The homes that were built did not reflect the typical houses in the Phoenix area and included built-in amenities like custom kitchen cabinets. As the community developed it drew many businesses that helped the community grow further. By 1970, Maryvale Village had grown to 83,000 residents. To this day, it is still a thriving community with expansion projects and new housing in the works.
Unbeknownst to many residents of Maryvale Village, chemical factories in Phoenix had been dumping chemicals around their property that eventually seeped into the local water supply. It caused a terrible outbreak of leukemia that affected mostly school children and the elderly in the 1970s. This led to many fears and residents moving away. And though cleanup has been ongoing, a new wave of crime and lack of local work further made residents fearful.
Since the mid-90s, the prospects have been changing with new residents moving in, and the addition of job training programs has made Maryvale more of a pleasant place to live.

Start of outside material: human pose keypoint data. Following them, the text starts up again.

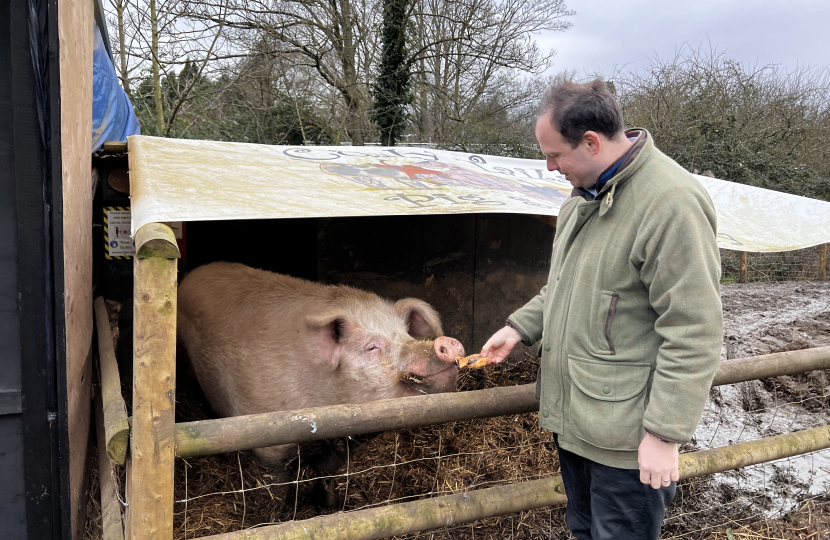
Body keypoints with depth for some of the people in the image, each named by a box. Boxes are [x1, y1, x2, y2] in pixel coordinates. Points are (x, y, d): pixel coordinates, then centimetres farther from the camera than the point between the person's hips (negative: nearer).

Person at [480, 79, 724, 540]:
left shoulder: (672, 202, -23)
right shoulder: (584, 192, 7)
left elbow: (694, 334, -24)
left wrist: (665, 433, -22)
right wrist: (520, 327, 10)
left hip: (624, 433, -8)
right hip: (571, 415, 9)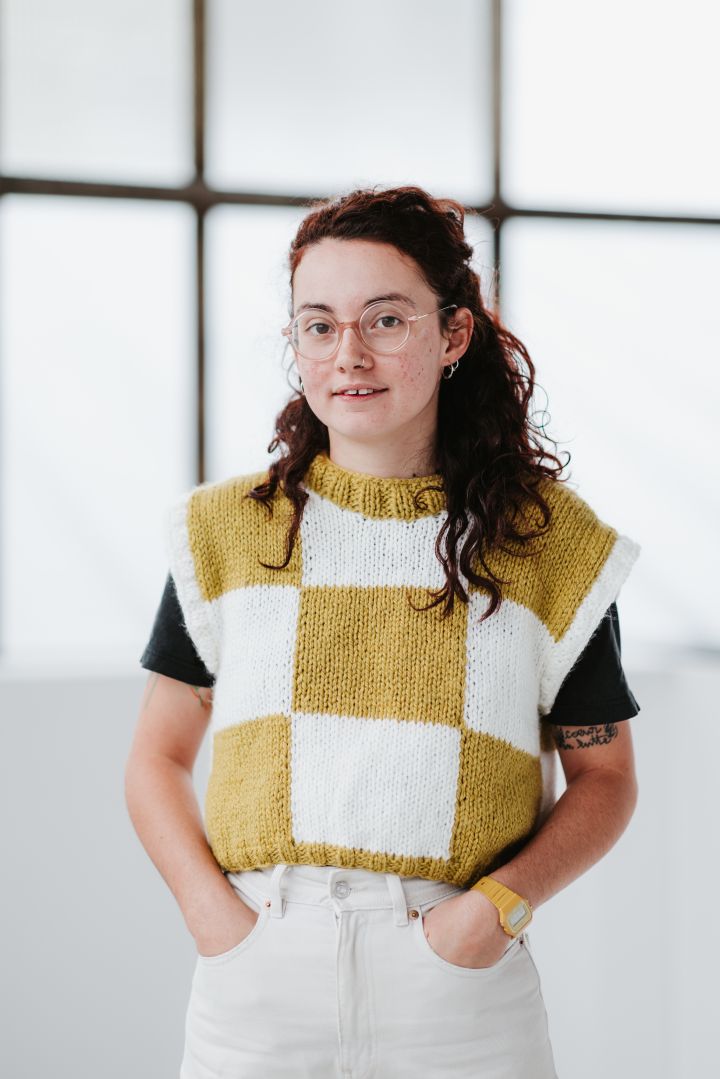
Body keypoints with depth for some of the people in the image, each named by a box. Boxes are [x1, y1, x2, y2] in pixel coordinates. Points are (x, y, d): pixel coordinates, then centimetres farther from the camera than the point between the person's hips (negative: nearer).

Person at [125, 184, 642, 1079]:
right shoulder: (226, 529, 4)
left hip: (462, 984, -1)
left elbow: (603, 778, 6)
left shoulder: (549, 538, 1)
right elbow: (157, 757, 8)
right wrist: (211, 911, -7)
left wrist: (501, 904, -9)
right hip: (257, 981, 1)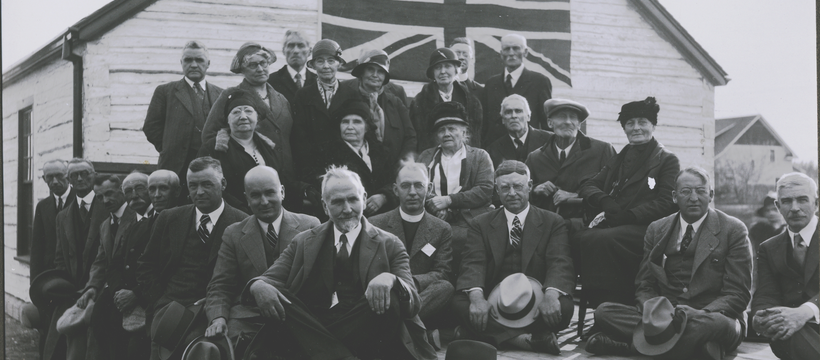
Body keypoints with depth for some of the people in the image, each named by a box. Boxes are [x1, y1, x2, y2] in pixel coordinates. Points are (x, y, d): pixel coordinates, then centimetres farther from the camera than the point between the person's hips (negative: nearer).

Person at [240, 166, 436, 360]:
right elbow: (271, 277, 8)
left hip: (363, 334, -2)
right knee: (270, 294, -21)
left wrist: (389, 279, -27)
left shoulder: (389, 245, 9)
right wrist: (259, 286, -20)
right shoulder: (304, 243, 17)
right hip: (312, 330, 3)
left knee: (387, 297, -29)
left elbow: (413, 302, -3)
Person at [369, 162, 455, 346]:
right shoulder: (375, 225, 12)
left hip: (424, 297, 1)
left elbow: (442, 273, 2)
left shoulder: (442, 230, 13)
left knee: (445, 288, -33)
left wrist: (412, 281, -20)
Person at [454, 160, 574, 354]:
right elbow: (473, 264, -3)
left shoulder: (553, 222, 9)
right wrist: (477, 296, -27)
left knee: (564, 307, -32)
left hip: (535, 305, -1)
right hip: (494, 305, 1)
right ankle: (527, 339, -29)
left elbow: (560, 263, -6)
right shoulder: (480, 224, 12)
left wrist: (551, 294, -30)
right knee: (459, 303, -29)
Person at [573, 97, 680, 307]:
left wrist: (623, 215, -14)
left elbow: (665, 203, -2)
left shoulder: (667, 161, 11)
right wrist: (606, 202, -6)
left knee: (603, 240, -36)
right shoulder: (617, 160, 28)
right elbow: (587, 186, 18)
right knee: (581, 238, -30)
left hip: (646, 229, -5)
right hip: (612, 227, 5)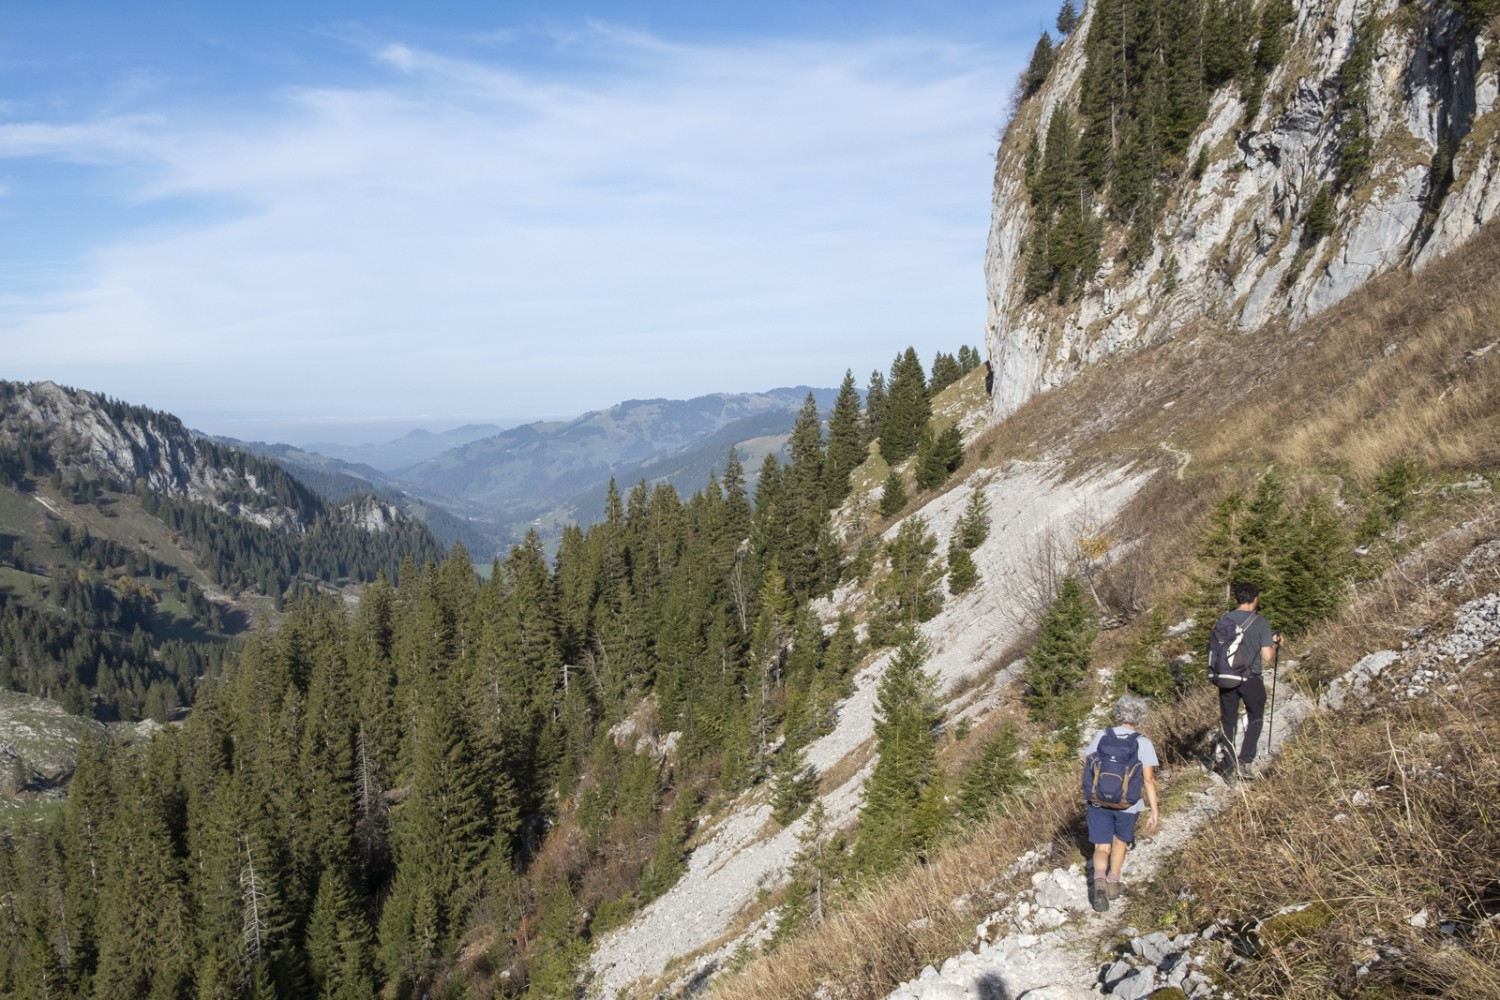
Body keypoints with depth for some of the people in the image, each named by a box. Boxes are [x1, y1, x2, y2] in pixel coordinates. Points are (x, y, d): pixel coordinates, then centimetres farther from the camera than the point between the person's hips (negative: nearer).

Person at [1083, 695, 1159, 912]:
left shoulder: (1101, 736, -4)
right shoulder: (1143, 743, -9)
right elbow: (1148, 779, -13)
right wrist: (1154, 811, -8)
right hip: (1128, 804, 0)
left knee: (1102, 847, 9)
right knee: (1120, 841, 25)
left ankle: (1099, 880, -17)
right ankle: (1113, 883, 33)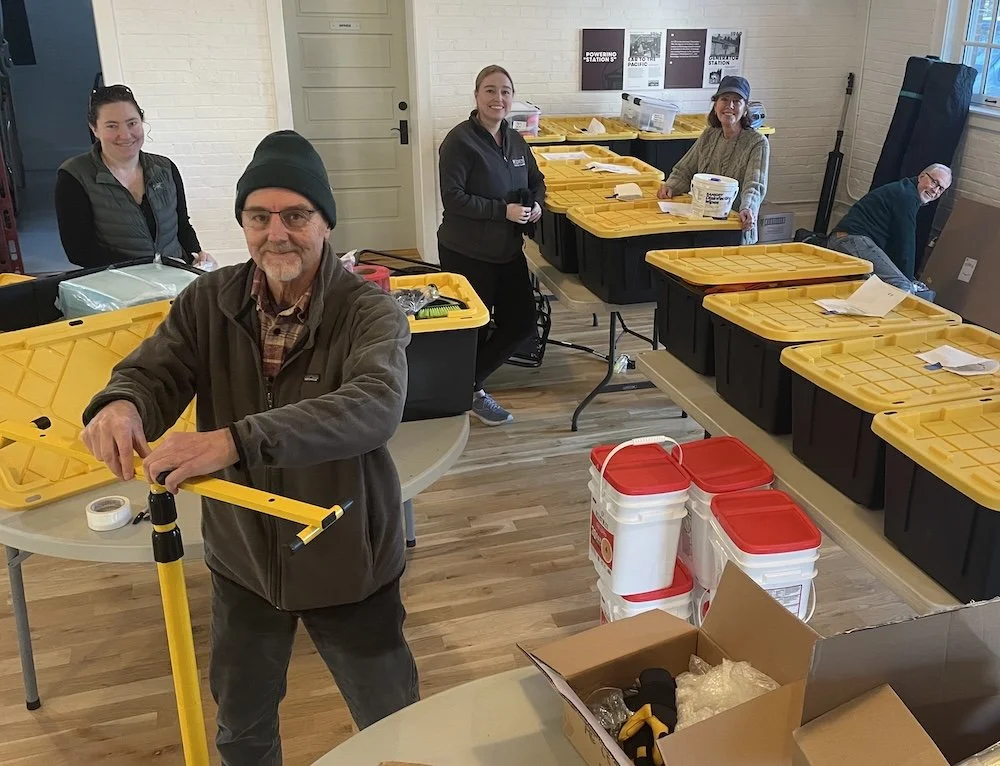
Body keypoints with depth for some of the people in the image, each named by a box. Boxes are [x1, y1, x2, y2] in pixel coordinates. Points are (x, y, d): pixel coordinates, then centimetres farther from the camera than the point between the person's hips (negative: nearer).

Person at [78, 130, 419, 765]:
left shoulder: (367, 309, -21)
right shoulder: (208, 301, -6)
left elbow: (376, 405, -38)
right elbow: (153, 371, -10)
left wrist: (237, 440, -49)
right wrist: (121, 403, -36)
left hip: (347, 562, -4)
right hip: (242, 557, 4)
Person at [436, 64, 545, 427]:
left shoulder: (514, 139, 7)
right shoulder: (460, 141, -15)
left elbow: (535, 179, 22)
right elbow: (452, 197, -21)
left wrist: (536, 203, 0)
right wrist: (504, 210, -24)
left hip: (508, 250, 8)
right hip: (467, 253, -7)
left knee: (522, 321, 11)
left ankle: (468, 381, 27)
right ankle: (469, 393, 30)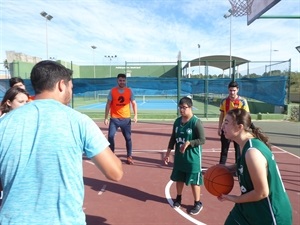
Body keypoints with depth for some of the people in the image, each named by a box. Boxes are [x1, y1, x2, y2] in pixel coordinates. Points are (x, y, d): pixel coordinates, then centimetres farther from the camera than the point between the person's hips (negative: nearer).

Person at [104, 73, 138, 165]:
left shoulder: (129, 91, 1)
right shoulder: (112, 91, -2)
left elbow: (134, 103, 3)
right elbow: (108, 105, 0)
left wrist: (135, 115, -11)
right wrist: (106, 118, -5)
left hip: (126, 119, 1)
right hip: (114, 118, -1)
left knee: (128, 138, 6)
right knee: (110, 136, -5)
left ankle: (129, 157, 19)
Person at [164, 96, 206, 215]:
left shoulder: (196, 122, -16)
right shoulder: (177, 121, 2)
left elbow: (202, 140, -16)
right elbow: (173, 138, 9)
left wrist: (188, 143, -27)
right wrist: (168, 153, 10)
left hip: (193, 158, -6)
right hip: (179, 156, 6)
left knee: (194, 181, 6)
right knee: (179, 179, 18)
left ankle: (198, 203, 25)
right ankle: (178, 198, 40)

There is a renewed sense of family value and community awareness that keep neighbors and residents closer together in Maryvale Village these days. This includes supporting local businesses, crime watch vigilance, and ongoing job training for those who are looking for work. Because of this change in perspective, recreational activities, quality schooling, and new housing developments have helped build more value for this aging community.
While it's simple to support local businesses within Maryvale Village, outside residents that want to help support this area can get involved with their local organizations. The Maryvale Village Community Center is one such place where you can volunteer to teach a variety of programs that help and assist residents. These include job training classes, summer camp workers, sporting events programs, and care for the elderly.
No matter what your involvement is limited to, getting in touch with their community center can allow you to make a difference in several areas that directly help Maryvale Village residents.